(Collected data)
[Start of section]

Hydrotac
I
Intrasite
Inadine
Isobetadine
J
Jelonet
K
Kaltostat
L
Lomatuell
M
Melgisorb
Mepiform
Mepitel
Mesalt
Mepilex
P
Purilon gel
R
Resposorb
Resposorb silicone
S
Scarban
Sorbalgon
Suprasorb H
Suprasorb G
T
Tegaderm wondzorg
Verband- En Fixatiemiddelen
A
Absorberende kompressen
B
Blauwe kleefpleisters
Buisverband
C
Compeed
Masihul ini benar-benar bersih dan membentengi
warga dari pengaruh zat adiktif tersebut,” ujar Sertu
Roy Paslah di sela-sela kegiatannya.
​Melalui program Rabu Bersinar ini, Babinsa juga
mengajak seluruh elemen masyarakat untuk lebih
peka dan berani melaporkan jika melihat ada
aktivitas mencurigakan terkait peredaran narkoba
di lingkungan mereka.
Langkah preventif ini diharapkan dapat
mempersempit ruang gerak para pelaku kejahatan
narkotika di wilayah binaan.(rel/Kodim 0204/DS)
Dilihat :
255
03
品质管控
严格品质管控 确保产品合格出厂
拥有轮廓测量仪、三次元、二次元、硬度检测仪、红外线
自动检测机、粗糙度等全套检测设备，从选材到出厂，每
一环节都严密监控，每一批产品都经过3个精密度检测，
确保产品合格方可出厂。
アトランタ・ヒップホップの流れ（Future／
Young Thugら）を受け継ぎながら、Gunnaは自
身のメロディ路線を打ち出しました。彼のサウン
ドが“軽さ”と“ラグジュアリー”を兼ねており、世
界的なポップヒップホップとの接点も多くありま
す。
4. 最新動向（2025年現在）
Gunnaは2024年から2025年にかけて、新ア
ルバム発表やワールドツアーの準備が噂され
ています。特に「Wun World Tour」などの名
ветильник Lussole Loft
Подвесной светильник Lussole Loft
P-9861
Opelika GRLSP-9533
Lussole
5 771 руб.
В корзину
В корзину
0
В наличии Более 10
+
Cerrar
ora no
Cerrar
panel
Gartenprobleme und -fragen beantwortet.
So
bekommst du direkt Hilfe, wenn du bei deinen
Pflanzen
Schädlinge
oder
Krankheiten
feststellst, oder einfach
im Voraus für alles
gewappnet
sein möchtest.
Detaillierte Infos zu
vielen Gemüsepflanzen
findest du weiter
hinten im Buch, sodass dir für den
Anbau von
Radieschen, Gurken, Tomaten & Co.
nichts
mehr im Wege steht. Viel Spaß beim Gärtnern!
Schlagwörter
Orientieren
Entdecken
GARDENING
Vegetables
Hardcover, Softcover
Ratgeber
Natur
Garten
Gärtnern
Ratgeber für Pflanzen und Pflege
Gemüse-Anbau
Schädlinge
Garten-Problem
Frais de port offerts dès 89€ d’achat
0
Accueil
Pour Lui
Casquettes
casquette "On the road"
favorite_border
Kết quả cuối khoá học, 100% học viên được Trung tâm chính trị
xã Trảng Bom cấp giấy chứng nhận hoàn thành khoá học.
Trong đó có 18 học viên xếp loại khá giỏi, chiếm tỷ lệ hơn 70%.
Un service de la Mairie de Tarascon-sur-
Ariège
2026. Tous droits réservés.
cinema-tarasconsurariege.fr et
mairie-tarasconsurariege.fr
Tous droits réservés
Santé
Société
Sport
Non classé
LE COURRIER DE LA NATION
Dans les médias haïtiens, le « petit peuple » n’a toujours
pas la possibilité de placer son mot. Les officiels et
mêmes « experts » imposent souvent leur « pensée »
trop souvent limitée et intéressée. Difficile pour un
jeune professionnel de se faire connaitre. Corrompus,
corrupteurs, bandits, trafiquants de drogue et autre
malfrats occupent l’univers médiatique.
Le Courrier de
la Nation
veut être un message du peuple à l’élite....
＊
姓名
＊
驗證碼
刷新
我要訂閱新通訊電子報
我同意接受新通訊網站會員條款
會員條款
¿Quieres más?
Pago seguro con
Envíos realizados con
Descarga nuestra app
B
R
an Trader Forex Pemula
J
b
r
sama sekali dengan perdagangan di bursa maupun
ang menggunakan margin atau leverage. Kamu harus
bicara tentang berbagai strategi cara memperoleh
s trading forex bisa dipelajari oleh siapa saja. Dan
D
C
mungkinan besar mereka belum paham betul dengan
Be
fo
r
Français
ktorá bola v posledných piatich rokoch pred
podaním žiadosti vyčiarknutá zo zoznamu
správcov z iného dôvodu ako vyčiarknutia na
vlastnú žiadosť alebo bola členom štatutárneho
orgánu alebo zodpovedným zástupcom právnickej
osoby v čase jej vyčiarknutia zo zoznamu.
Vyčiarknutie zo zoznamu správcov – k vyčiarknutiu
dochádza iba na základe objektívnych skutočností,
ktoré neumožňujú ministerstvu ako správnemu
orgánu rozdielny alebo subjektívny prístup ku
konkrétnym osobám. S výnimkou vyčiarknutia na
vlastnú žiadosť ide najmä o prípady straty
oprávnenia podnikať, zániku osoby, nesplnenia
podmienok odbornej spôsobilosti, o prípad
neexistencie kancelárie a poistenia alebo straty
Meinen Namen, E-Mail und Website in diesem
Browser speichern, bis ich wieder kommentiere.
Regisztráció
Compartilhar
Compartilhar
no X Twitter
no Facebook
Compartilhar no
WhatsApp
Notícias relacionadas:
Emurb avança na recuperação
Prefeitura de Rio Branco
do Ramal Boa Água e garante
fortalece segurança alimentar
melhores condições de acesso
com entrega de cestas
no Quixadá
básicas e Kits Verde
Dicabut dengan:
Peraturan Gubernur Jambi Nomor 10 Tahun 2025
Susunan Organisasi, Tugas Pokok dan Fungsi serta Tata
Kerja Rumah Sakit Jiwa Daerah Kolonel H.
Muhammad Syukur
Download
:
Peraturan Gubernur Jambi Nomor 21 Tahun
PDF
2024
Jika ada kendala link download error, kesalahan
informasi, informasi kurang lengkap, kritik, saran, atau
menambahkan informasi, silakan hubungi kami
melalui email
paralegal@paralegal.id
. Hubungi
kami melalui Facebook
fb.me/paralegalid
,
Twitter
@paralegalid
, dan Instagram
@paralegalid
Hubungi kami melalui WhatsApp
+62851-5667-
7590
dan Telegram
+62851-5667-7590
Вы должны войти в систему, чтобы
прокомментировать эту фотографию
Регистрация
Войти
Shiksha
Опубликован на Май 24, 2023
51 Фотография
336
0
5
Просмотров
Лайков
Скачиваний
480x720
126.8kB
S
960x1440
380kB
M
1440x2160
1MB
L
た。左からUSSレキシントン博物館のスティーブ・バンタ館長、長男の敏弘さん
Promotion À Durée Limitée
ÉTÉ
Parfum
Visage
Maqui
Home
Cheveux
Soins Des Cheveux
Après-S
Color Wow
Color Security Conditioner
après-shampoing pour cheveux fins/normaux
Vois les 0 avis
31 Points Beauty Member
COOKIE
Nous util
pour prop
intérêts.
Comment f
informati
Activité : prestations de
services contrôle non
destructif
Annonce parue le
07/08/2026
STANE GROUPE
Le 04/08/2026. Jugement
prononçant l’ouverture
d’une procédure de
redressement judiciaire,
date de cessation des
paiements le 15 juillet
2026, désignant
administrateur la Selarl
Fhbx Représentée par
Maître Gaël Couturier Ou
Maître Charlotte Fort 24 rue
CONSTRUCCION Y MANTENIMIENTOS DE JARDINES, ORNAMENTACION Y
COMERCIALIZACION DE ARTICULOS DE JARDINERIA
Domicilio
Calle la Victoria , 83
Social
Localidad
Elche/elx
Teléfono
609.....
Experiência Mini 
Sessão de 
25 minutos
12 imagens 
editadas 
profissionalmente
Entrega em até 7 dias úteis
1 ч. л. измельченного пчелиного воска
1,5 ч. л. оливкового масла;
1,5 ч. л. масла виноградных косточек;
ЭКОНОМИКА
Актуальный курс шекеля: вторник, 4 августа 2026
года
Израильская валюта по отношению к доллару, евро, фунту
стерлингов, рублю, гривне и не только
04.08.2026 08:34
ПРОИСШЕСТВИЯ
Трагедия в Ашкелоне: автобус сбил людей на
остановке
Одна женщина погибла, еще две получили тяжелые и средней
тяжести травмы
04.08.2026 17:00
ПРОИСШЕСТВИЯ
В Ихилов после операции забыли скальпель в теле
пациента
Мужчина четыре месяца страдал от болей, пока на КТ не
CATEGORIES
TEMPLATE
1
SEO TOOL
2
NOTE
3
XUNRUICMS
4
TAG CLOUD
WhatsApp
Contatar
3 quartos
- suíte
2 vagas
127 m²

[End of section]

__PROBLEM DESCRIPTION__.
In which lines of the records does the word "peuple" appear? Copy each of them.

__RESULT FOR THIS TASK__.
Dans les médias haïtiens, le « petit peuple » n’a toujours
veut être un message du peuple à l’élite....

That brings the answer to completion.